PICO IYER (PI): I think I’m ready to die at any moment, and I think that’s an important part of the preparation of life is being ready to disappear and taking care of your regrets in advance....

picoSo, if I were to die tomorrow, I don’t think there’s anything I wished I would have done, or I don’t think there’s any unfinished business that would make me fret if I were around to fret. A good lifespan these days seems to be maybe between 75 and 80. But, especially eating junk food as I do, it may be unreasonable to expect that. It’s really much more the quality of life – what I’m doing in the years when I’m conscious –that’s important to me, rather than how many years they happen to be. As in anything in life, in a friendship, for example, it’s much better to know somebody for 3 hours and have a conversation that changes your life with that person than to know somebody for 40 years and you can’t really remember a single thing that’s passed between the two of you.

HTLF: What do you think is the worst thing about getting old and what is the best for you?
PI: I think the worst thing about getting old is disability, loneliness, confusion, years and years of maybe not even knowing why you’re alive, not even wanting to be alive. Of course, the best thing about getting old is wisdom, and being able to put things in perspective, starting with yourself and with your life and realizing how unimportant it may be, and how easily you can surrender it.

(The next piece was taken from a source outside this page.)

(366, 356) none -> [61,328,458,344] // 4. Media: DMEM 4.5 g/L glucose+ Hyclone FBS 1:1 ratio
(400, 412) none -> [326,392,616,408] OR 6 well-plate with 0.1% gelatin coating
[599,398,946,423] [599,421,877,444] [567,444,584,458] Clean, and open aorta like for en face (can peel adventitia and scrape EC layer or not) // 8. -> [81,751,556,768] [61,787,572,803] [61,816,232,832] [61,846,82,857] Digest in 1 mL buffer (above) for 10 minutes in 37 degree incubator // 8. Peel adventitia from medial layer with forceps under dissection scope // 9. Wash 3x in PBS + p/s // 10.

HTLF: Do you think you savor things more in life now that you’re getting older than you did when you were younger?
PI: One thing that I find, as I get older, probably since I hit 50, is instead of hungering for new places, or new friends, or new experiences, I’m more and more returning to the old. To me, I get much more out of seeing an old friend or reading a book that I’ve read before, or seeing a movie for the 6th time or going back to places that I already know well. I get much more out of that than something new. So, I think there comes a point in your life, maybe it’s somewhere at the midpoint, or as the arc is hitting its peak, when suddenly revisiting the things that you know and love is much more fulfilling than the constant search for something new.

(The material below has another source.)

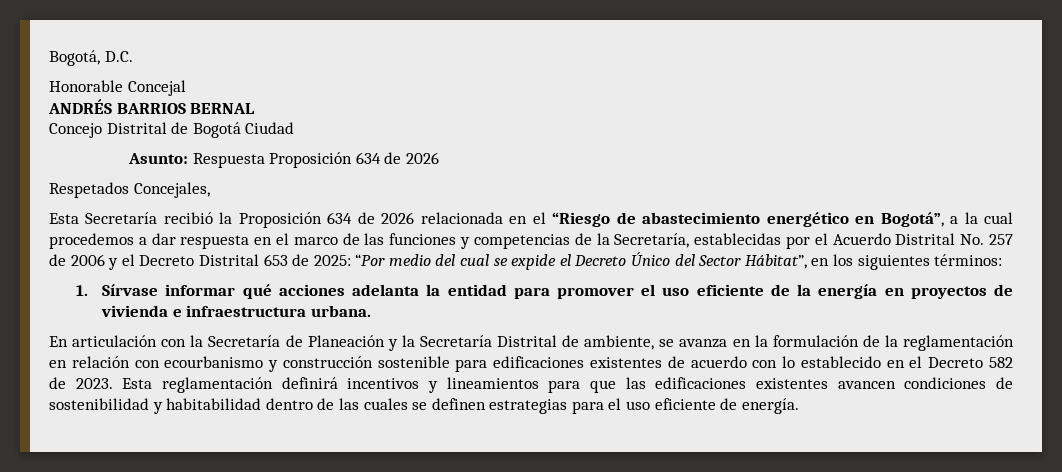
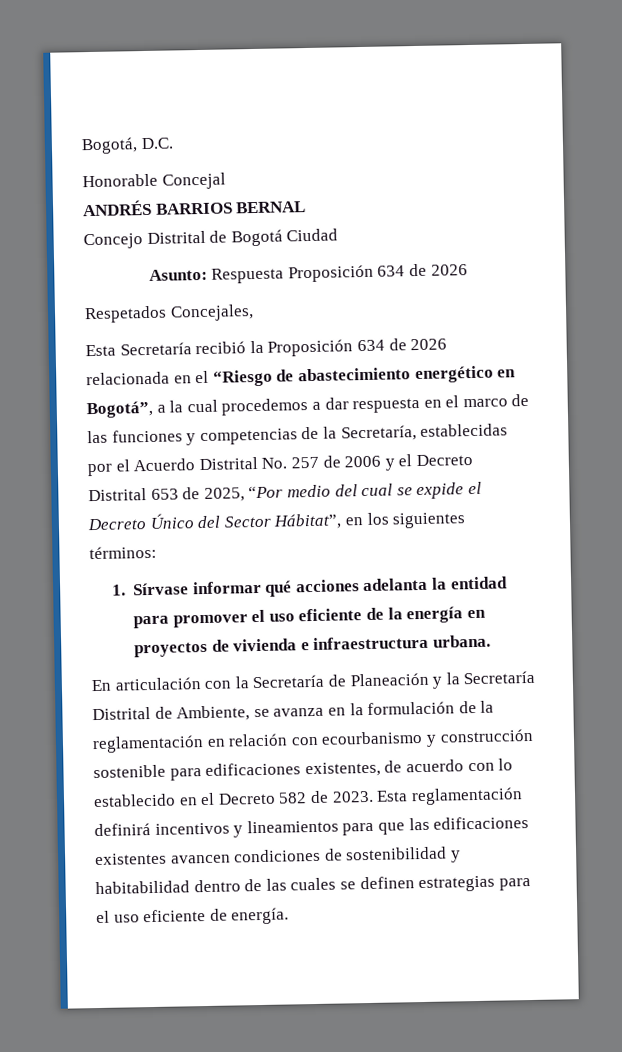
[313,255,351,266] 2025: -> [203,487,245,502] 2025,
[584,335,655,350] ambiente, -> [176,705,251,722] Ambiente,
[590,357,662,368] existentes -> [304,761,381,778] existentes,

HTLF: What is really natural about being able to live longer than ever before?
PI: I know it’s true that a thousand years ago, the average age might have been 23 when you died, and now it may be 77. But, a thousand years ago, every condition was different, every circumstance was different, and so those 23 years might last a long, long time, and now our 75 years may seem no longer. Shakespeare died at 52, and no one can say that he had a truncated or a short life. He lived out the whole cycle, through all the seasons, and you can feel, as he turns 45, say, he’s entering old age, as he saw it. He’s beginning to think about death, he’s beginning to think about his children. So, in some ways, 52 years old, for Shakespeare, was the same as 73 years now. If you count the days, they’re different, but if you look at the stages of man, which he told us about, it’s no different. We live in relation to the life expectancy that we have now, so that a thousand years ago, when people lived to the age of 23, a 19 year old was old, perhaps, and was beginning to think about winter and what she would leave behind and how she would deal with death. So, in some ways, what she was going through then, at the age of 19, is not so different from what we go through now at the age of 80. Again, the years are different, but I’m not sure that the wisdom is different or the human psychology or process is different.